Task prompt => Reproduce the listing below from its first line through the line with "sharpen: radius 2.529, amount 0.323", including both, with every line left unchanged.

*-*-*

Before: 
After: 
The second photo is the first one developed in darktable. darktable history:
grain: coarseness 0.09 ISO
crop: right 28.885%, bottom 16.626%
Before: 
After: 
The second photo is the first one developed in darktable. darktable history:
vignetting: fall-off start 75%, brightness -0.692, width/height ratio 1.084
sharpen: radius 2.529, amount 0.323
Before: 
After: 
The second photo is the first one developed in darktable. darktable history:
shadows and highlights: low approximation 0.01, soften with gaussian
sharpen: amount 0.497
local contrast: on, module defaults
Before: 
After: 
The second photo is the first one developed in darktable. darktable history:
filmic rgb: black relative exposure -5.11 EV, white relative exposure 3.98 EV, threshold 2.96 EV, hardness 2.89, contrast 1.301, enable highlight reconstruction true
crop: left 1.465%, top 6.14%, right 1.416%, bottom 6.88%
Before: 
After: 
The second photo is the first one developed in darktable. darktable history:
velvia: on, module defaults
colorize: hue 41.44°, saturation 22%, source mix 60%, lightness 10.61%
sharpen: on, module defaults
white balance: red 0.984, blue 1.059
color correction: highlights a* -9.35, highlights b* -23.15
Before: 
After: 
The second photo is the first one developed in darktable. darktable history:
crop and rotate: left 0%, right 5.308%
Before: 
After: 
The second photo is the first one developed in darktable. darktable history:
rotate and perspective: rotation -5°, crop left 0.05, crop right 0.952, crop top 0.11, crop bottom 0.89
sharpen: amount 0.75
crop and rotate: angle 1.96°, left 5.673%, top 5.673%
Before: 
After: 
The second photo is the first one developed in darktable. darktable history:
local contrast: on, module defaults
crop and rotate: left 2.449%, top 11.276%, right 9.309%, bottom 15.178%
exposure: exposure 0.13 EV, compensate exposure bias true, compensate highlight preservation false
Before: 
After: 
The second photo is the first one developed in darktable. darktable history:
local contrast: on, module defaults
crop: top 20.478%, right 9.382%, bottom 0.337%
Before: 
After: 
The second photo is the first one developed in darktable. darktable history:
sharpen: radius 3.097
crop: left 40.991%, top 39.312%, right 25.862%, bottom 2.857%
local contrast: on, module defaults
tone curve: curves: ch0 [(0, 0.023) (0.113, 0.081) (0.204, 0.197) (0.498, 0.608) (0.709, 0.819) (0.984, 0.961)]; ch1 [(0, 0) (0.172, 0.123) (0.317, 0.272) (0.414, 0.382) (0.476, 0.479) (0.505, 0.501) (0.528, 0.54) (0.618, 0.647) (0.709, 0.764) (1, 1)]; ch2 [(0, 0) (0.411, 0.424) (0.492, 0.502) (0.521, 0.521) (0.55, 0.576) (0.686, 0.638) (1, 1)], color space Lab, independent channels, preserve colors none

*-*-*

Solution to the exercise =>
Before: 
After: 
The second photo is the first one developed in darktable. darktable history:
grain: coarseness 0.09 ISO
crop: right 28.885%, bottom 16.626%
Before: 
After: 
The second photo is the first one developed in darktable. darktable history:
vignetting: fall-off start 75%, brightness -0.692, width/height ratio 1.084
sharpen: radius 2.529, amount 0.323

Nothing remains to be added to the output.